### SOURCE EXTRACT
------------------------------------------------------------------------
# Box Building 101



## funkpacket (Feb 13, 2004)

A "real wood" enclosure Its nice to know that car audio has yet to lose its ingenuity and class.....


----------



## Ninety-Nine SE-L (May 5, 2002)

That's not the sad part. The sad part is there are kids out there doing that actually consider something like that. I had a friend that did the same thing (except it wasn't round).


----------



## ga16freak (Dec 31, 2004)

OMFG i would be embarassed to open my trunk in public. That is the most ******* enclosure i haev seen in my life. I thought the kid at my school bragging about lighning audio subs was bad enough but this tops it all.


----------



## Camarok (Feb 10, 2005)
------------------------------------------------------------------------
### COMPLETE THE FOLLOWING
• 1. In the thread on box building, how did the enclosure built by Ninety-Nine SE-L's friend differ from the one being discussed?
• 2. Continue the forum thread on box building from the point where it stops.
The material that comes next is drawn from a separate source and is unrelated to the thread on box building.

Stored records
------------------------------------------------------------------------
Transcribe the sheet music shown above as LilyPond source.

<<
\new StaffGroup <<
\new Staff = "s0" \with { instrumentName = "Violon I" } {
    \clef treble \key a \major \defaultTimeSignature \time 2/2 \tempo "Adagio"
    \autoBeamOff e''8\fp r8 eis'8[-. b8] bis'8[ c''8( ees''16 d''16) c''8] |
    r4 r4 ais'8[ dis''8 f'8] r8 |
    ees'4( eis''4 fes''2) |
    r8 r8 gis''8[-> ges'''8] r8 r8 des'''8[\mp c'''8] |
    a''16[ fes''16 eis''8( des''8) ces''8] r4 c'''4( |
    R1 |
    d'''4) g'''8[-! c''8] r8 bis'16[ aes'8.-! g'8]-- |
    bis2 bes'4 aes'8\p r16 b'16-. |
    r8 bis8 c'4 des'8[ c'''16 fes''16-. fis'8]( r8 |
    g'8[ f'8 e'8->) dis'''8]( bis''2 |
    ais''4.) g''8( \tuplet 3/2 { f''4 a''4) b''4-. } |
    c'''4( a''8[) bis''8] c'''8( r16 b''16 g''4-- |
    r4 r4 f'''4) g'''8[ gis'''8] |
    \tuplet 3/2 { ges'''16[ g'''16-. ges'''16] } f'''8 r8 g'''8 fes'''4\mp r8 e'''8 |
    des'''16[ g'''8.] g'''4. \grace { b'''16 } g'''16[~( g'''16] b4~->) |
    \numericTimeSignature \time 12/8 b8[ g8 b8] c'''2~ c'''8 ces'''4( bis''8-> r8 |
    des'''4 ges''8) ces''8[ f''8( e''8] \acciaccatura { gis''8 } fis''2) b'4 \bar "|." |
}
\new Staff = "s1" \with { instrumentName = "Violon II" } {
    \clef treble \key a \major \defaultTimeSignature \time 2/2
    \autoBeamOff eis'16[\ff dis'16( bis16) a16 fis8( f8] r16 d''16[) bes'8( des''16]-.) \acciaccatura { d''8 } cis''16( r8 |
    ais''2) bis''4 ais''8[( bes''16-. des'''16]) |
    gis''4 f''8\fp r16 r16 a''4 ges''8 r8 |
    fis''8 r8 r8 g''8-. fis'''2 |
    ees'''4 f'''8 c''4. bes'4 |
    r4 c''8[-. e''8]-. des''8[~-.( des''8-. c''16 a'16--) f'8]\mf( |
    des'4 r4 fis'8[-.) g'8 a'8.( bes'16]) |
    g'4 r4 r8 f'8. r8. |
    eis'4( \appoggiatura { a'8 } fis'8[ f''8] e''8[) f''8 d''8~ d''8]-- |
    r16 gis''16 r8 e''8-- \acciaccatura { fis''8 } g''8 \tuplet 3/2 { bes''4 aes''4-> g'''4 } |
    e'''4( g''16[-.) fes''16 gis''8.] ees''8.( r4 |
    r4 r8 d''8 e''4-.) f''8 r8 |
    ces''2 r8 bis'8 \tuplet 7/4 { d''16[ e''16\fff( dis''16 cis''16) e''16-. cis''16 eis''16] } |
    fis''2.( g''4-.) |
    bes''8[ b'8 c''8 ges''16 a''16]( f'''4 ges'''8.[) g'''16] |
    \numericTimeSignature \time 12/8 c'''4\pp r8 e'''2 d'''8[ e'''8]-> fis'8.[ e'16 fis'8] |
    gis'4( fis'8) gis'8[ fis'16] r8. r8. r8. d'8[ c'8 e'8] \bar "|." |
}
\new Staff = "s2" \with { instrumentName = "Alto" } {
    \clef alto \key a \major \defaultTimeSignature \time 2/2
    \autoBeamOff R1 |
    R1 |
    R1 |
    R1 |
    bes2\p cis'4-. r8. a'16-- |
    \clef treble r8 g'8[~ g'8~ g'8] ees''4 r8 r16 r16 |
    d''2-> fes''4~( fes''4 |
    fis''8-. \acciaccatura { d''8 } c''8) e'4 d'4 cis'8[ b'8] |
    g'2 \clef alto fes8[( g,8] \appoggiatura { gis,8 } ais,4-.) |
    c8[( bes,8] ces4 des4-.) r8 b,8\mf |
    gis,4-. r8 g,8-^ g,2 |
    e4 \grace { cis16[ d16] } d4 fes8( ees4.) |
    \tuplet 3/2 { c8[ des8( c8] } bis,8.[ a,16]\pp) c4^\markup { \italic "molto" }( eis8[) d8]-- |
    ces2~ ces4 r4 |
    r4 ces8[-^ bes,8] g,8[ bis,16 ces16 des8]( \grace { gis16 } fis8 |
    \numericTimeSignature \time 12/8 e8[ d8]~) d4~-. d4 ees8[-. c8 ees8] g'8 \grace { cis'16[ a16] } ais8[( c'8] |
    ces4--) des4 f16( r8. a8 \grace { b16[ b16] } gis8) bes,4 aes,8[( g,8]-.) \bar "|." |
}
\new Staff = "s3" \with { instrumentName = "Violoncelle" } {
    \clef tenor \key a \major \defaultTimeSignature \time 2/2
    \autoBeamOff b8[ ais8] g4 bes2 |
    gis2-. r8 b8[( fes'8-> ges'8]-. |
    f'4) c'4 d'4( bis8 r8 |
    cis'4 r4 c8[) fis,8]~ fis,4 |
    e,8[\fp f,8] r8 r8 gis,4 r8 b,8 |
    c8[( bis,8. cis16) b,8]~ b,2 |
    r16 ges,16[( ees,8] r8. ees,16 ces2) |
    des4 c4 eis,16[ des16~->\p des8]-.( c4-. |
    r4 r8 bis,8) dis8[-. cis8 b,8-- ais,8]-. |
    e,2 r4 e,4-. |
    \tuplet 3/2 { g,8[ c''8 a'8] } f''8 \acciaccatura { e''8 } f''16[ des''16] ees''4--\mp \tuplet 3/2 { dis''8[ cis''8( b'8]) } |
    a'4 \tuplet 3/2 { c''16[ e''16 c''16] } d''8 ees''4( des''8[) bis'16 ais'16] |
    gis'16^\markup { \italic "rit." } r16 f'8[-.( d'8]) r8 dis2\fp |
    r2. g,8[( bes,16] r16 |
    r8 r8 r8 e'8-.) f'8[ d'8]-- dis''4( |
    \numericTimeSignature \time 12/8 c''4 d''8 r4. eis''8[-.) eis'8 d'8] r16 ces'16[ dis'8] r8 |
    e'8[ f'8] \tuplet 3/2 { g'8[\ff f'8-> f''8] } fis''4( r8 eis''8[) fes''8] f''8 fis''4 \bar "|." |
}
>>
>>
------------------------------------------------------------------------
### ANSWERS BY TASK
• 1. It wasn't round.

• 2.
uhmmm..... yeah.... I'd pay about $3,300 for that job, but not much more, oak maybe but not birch, maybe maple....
I think I've seen some deals with best buy saying they'll throw in the hollowed log for free with a purchase of 2 ultra-smasher boom audio subs, with bark surrounds and maple syrup coated terminals.


----------



## wickedsr20 (Aug 8, 2002)

That beats EVERY install story I have.


----------



## captain_shrapnel (Sep 10, 2004)

Who ever did that should just kill themself.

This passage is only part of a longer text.